**SUPPLIED PASSAGE**.
===============
Project Watches Nadir Review   wrist time watch reviews

Now, if you’re like me, when you first glance at this watch, you’re figuring there’s going to be a lot of squinting going on to read this watch. And that carries some truth, until you realize one very basic thing – you don’t have to look at that central disc to read the time. The opposite ends of the hands still indicate (on the unmarked portion of the dial) what the time is. So, for “at a glance” you can utilize the outer portion. For a more precise read, then you can take the time to focus in on the center.

Once I realized that, it freed things up for me a bit in terms of how I perceived the watch when wearing it. It allowed me to appreciate the design – which, while stark, is still rather interesting. The white-on-black color palette is easy on the eyes and blends in with just about any setting. Should someone pay closer attention to the watch, they’ll no doubt start asking questions about those reversed arrows.

19 comments
Panagiotis
Panagiotis

I thought it was obvious but Nadir is the opposite of Zenith ;)
===============
**DATA UNDER STUDY**.
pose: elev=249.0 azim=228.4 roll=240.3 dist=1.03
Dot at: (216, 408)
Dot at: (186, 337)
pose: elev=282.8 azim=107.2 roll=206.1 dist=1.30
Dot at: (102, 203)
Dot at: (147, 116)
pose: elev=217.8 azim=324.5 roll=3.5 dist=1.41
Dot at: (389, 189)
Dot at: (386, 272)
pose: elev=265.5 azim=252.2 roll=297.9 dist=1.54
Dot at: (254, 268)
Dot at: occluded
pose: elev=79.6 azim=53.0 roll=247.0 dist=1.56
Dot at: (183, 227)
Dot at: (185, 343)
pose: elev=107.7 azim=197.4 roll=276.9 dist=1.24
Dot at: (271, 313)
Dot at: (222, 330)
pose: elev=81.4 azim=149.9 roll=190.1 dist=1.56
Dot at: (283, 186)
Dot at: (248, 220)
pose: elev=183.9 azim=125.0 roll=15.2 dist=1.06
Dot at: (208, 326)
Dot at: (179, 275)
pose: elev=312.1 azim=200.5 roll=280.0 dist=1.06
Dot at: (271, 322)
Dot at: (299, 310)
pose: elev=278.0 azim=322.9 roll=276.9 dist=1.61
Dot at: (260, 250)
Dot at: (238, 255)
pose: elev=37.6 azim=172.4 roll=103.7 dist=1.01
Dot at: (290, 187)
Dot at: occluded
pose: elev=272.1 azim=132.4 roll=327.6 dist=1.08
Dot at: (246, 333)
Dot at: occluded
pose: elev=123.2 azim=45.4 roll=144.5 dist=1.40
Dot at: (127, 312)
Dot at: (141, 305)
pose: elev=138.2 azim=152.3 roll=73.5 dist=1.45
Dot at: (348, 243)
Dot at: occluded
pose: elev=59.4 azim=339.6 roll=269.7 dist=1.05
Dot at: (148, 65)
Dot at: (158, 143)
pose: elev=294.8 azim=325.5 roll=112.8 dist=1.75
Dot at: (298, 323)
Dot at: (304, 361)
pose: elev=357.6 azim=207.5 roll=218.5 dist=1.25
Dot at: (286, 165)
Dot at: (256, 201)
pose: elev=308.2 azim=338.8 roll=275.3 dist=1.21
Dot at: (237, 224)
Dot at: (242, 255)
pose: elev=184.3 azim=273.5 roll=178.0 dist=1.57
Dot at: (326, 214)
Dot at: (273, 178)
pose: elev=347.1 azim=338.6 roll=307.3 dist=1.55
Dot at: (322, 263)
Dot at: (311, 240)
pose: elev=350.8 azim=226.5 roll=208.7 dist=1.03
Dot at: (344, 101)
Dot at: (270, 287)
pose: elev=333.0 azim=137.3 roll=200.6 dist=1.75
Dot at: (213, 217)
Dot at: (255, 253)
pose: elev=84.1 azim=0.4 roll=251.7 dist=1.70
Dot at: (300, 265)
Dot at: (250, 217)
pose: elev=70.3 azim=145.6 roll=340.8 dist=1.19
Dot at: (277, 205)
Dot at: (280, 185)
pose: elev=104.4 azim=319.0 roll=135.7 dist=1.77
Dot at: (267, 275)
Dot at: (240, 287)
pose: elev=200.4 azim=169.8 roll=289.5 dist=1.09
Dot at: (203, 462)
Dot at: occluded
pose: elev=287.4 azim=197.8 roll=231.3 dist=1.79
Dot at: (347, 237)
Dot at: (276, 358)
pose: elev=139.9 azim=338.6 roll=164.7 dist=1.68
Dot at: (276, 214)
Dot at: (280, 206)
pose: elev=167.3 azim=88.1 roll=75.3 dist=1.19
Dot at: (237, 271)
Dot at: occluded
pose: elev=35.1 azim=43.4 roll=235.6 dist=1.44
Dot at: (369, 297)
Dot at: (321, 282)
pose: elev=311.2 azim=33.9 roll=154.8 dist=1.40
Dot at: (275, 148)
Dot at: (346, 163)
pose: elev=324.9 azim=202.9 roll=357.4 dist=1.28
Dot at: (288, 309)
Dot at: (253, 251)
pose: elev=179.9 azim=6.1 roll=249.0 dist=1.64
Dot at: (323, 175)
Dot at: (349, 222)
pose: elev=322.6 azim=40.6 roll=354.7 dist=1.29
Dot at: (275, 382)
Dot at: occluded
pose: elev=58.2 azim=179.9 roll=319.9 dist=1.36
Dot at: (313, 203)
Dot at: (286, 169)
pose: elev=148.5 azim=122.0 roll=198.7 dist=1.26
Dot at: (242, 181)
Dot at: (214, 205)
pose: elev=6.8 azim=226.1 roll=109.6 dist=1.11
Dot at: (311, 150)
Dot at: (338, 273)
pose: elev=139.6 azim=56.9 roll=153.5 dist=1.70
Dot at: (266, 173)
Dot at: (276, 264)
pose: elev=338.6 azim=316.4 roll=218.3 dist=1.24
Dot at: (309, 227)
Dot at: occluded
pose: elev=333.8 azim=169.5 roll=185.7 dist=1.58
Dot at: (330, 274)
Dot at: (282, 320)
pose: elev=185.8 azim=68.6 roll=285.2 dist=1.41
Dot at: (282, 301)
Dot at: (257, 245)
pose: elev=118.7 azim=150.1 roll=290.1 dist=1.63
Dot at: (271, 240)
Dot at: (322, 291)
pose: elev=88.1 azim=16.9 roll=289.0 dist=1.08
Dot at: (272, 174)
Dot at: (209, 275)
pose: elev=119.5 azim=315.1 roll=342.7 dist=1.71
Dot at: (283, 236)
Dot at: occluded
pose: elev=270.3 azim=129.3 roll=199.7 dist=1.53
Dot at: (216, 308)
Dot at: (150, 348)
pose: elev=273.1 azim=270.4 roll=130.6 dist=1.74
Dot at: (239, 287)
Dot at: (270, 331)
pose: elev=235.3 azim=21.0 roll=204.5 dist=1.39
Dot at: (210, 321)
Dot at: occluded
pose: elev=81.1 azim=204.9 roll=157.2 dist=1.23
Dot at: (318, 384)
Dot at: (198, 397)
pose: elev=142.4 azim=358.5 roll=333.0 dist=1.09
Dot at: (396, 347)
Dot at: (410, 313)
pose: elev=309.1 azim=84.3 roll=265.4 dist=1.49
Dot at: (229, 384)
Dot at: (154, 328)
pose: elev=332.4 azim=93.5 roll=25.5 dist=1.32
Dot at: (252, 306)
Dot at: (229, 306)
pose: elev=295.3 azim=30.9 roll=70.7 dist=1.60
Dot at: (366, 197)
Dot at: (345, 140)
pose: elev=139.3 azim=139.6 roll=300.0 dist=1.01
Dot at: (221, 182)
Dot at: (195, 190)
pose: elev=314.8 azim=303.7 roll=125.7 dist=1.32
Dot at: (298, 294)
===============
From the watch review, reproduce word for word the part that opens with "Once I realized" and closes with "of Zenith ;)".

**OUTPUT BELOW**.
Once I realized that, it freed things up for me a bit in terms of how I perceived the watch when wearing it. It allowed me to appreciate the design – which, while stark, is still rather interesting. The white-on-black color palette is easy on the eyes and blends in with just about any setting. Should someone pay closer attention to the watch, they’ll no doubt start asking questions about those reversed arrows.

19 comments
Panagiotis
Panagiotis

I thought it was obvious but Nadir is the opposite of Zenith ;)